***** SOURCE DOCUMENT
McGruber writes: Macon-Bibb County, Georgia is considering a $5.7 million project with manufacturer Olaeris to deploy 15 to 17 drone aircraft. The aircraft, each bigger than a king-sized bed, would operate out of individual hangars strategically placed across the county. The drones would be able to get to most places in the county within a few minutes. They would be available to the county's Emergency Management Agency, sheriff's office and fire department. "It's highly technical, and having the ability to be the first with Silicon Valley-type technology is unique," said Don Druitt, director of the Macon-Bibb County Emergency Management Agency.

Olaeris claims that for every $1 spent on their drones, a government will save $6 to $8 worth of manpower. "Ninety-five percent of all fire alarms are false, but fire departments have no choice to go, and you may have 15 (firefighters) responding," Olaeris CEO Ted Lindsley said. Lindsley also promises to work with local organizations to address any privacy concerns from residents. People will be able to track the aircraft online whenever they're used in order to learn where and why they were deployed.

4 of 87 comments (clear)
**********
● PROBLEMS AND TASKS:
a - In the Macon-Bibb drone excerpt, reproduce everything from "McGruber writes: Macon-Bibb" down to "Emergency Management Agency.".
b - According to the Macon-Bibb drone excerpt, why would residents be able to track the aircraft online? Answer in one to three sentences.
***** RECORDED INFORMATION
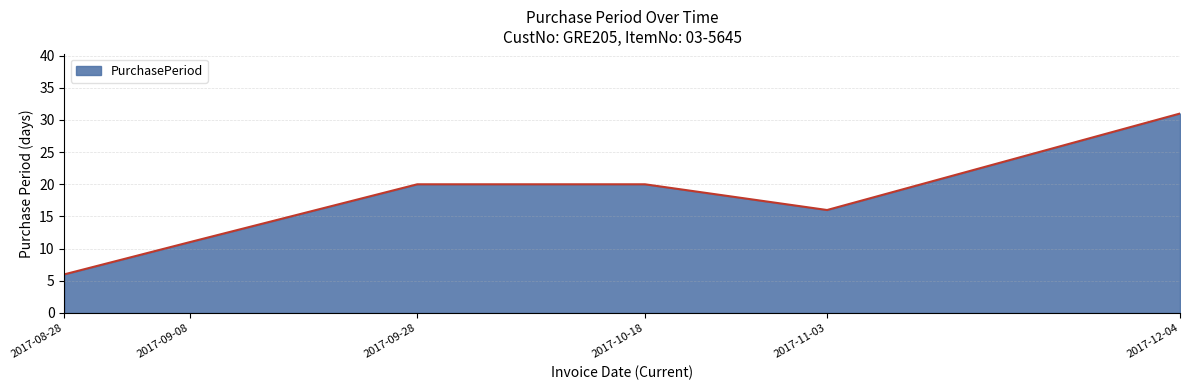

What is the difference between the values at 2017-10-18 and 2017-09-08?

9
**********
● ANSWER LIST:
a -
McGruber writes: Macon-Bibb County, Georgia is considering a $5.7 million project with manufacturer Olaeris to deploy 15 to 17 drone aircraft. The aircraft, each bigger than a king-sized bed, would operate out of individual hangars strategically placed across the county. The drones would be able to get to most places in the county within a few minutes. They would be available to the county's Emergency Management Agency, sheriff's office and fire department. "It's highly technical, and having the ability to be the first with Silicon Valley-type technology is unique," said Don Druitt, director of the Macon-Bibb County Emergency Management Agency.

b - Residents would be able to track the aircraft online whenever they are used so they can learn where and why they were deployed.